On August 26, 2025, Clifford was released by the Packers as part of final roster cuts.

===Cincinnati Bengals===
On September 16, 2025, Clifford was signed to the Cincinnati Bengals' practice squad as a result of an injury to Bengals starting quarterback Joe Burrow. On October 31, Clifford was signed from the practice squad to the active roster as a result of an injury suffered by Joe Flacco. He was waived on November 24, and re-signed to the practice squad.

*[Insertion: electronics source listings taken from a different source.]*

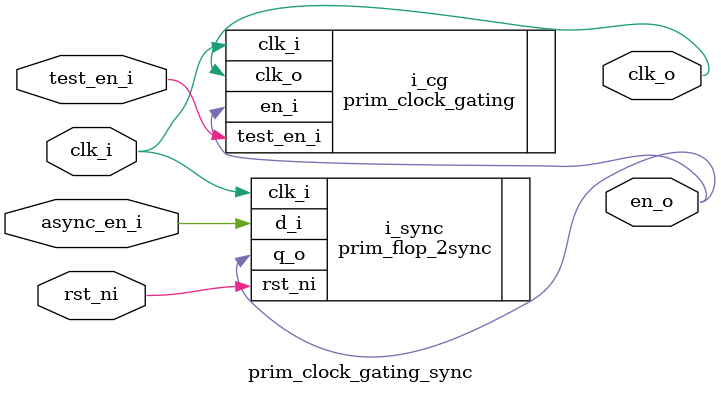
<source format=sv>

module prim_clock_gating_sync (
  input        clk_i,
  input        rst_ni,
  input        test_en_i,
  input        async_en_i,
  output logic en_o,
  output logic clk_o
);


  prim_flop_2sync #(
      .Width(1)
  ) i_sync (
      .clk_i,
      .rst_ni,
      .d_i(async_en_i),
      .q_o(en_o)
  );

  prim_clock_gating i_cg (
      .clk_i,
      .en_i(en_o),
      .test_en_i,
      .clk_o
  );


endmodule

</source>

Clifford signed a reserve/future contract with Cincinnati on January 5, 2026. On August 30, 2026, Clifford was waived by the Bengals as part of final roster cuts and re-signed to the practice squad the next day.

==NFL career statistics==
===Regular season===

Year: Team; Games; Passing; Rushing; Sacks; Fumbles
GP: GS; Record; Cmp; Att; Pct; Yds; Y/A; Lng; TD; Int; Rtg; Att; Yds; Avg; Lng; TD; Sck; SckY; Fum; Lost
2023: GB; 2; 0; —; 1; 1; 100.0; 37; 37.0; 37; 0; 0; 118.7; 3; −2; −0.7; 0; 0; 0; 0; 1; 0
2024: GB; 0; 0; —; DNP
2025: CIN; 0; 0; —
Career: 2; 0; —; 1; 1; 100.0; 37; 37.0; 37; 0; 0; 118.7; 3; −2; −0.7; 0; 0; 0; 0; 1; 0

===Postseason===

Year: Team; Games; Passing; Rushing; Sacks; Fumbles
GP: GS; Record; Cmp; Att; Pct; Yds; Y/A; Lng; TD; Int; Rtg; Att; Yds; Avg; Lng; TD; Sck; SckY; Fum; Lost
2023: GB; 1; 0; —; 0; 0; 0; 0; —; 0; 0; 0; 0.0; 0; 0; —; 0; 0; 0; 0; 0; 0
2024: GB; 0; 0; —; DNP
Career: 0; 0; —; 0; 0; 0.0; 0; —; 0; 0; 0; 0.0; 0; 0; —; 0; 0; 0; 0; 0; 0

==Business ventures==
In 2022, Sean and Liam Clifford founded the student-athlete NIL agency, Limitless NIL. Limitless athletes have signed deals accumulating over $250,000 with over 50 companies. Limitless NIL was sold to TEAM Group Holdings inc. in 2023.